The Secretary of the Army Environmental Award winners include:

Camp Johnson, Vermont Army National Guard, won the small installation award for its natural resources conservation accomplishments. The installation's natural resources' program reintroduced prescribed fire management for pitch pine habitat; fielded the installation's first invasive species management crew to address honeysuckle encroachment in the pitch pine habitat; and began replanting the forest with seedlings raised in the University of Vermont's nursery.

Fort Wainwright, Alaska, earned the cultural resources management award for an installation. During the rating period the cultural resources management team revised its Integrated Cultural Resources Management Plan, implemented the Operations and Maintenance Programmatic Agreement, amended the Battle Area Complex Surface Danger Zone Programmatic Agreement, revised the way the installation conducts government to government and tribal consultation, and partnered with Texas A&M for an Archaeology Field School.

Fort Hood, Texas, took home the environmental quality award for a non-industrial installation. The installation's environmental efforts reduced expenses through effective use of funds, extended the life of products and increased conservation. Projects contributing to the savings include the Net Zero Energy facility that will generate 140,105 kWh annually; a solar field that will generate 1,000,000 kWh annually; and a battery charging program that saved $426,167. More than $1.5 million of excess materials were turned in by units during the rating period, with 75 percent of those materials being reissued or recycled by other units.

Fort Riley, Kan., won the team award for their natural resource conservation efforts. The team successfully collaborated with the U.S. Fish and Wildlife Service on three private lands partnership agreements and the installation of an agricultural waste diversion structure that is used to protect Federally Endangered Topeka Shiners in Wildcat Creek. Additional partnerships led to the development of the region?'s first aerial treatments for invasive bush honeysuckle which resulted in more than 95 percent success in control with no measured negative effects to native vegetation.

The Minnesota Army National Guard won the environmental quality team award. The team's commitment to environmental quality and sustainability is demonstrated in every aspect of its work, from development of new online training courses and a joint sustainability plan to exceed the annual water use reduction goals and also cutting energy use by 18 percent.
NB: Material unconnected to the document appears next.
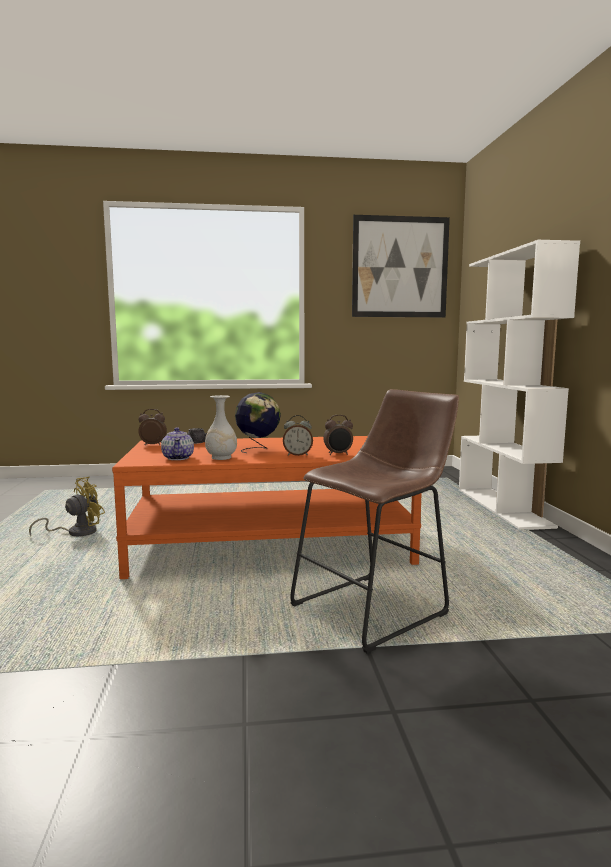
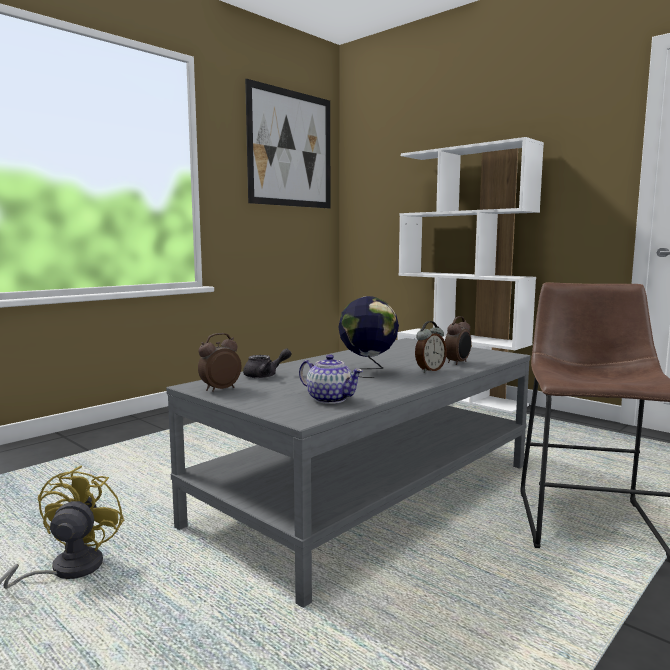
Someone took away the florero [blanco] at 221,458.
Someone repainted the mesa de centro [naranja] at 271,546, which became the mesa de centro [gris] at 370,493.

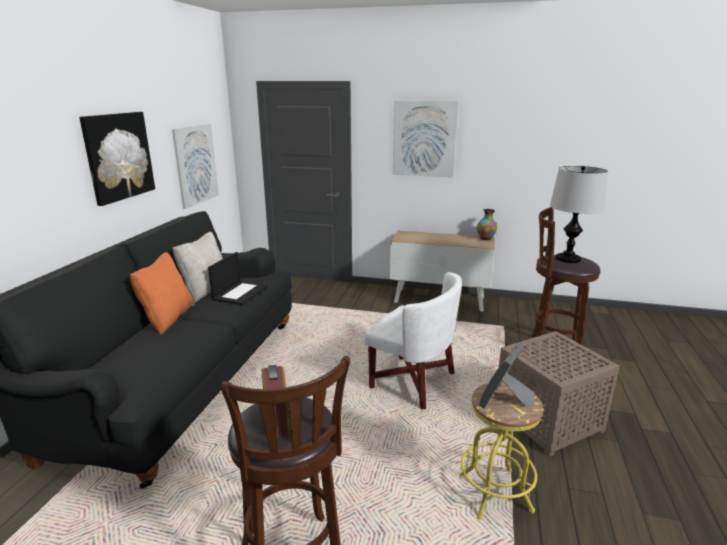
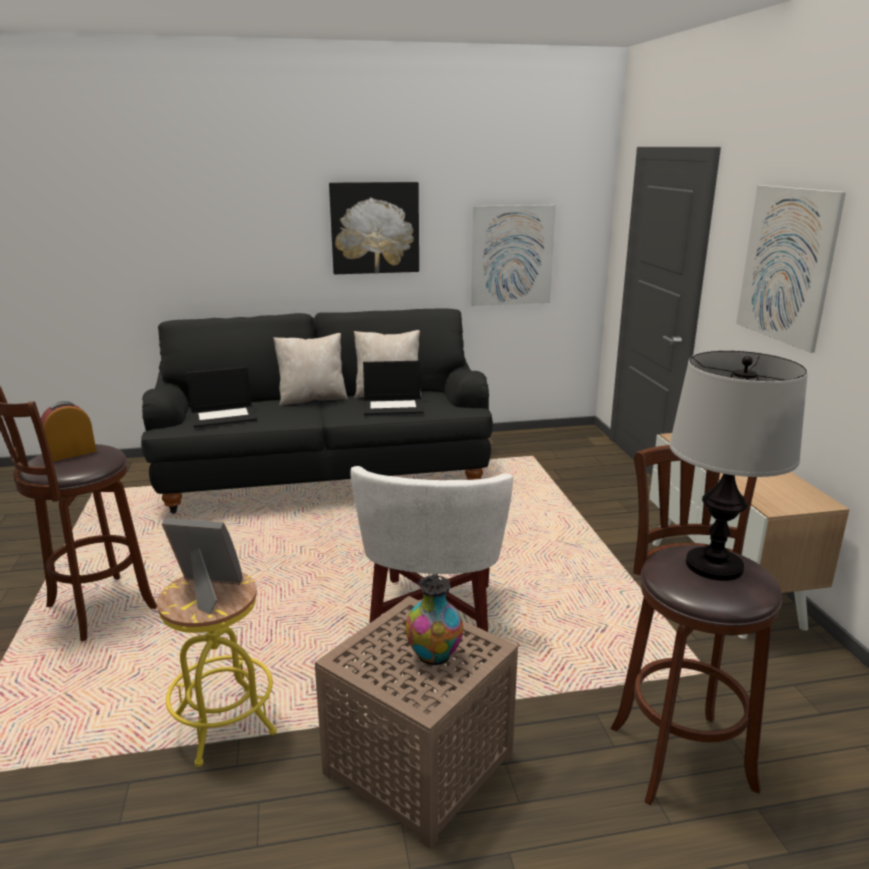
Someone carried the florero from 486,239 to 434,656.
Someone repainted the cojín [naranja] at 167,318, which became the cojín [beis] at 312,399.
Someone put down the portátil at 224,416.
Maryland's Fort George G. Meade Installation Restoration and Military Munitions Response Program Team earned the environmental restoration team award. During the last two fiscal years they completed two state-lead soil removal actions, as well as two interim and one final removal action to address soil contamination. In addition, they finalized five decision documents detailing the remedial actions selected to address environmental restoration sites and finalized addendums to decision documents for three others. They also finished remedial investigations at two other sites and conducted preliminary assessment/site inspections at 14 others. Other accomplishments included finalizing two remedial designs, two engineering evaluations/site inspections, and one focused site investigation.

The following installations were recognized as runner-up in their respective categories: Hawaii Army National Guard Keaukaha Military Reservation for natural resources small installation award; Redstone Arsenal, Ala., for cultural resources management installation award; Maine Army National Guard for environmental quality non-industrial installation; Mississippi Army National Guard for sustainability industrial installation; Larry Vrtiska, Nebraska Army National Guard, for natural resources team/individual; Steven Flier, Fort Leonard Wood, Mo., for environmental quality team/individual; and Milan Army Ammunition Plant, Tenn., for environmental restoration team/individual.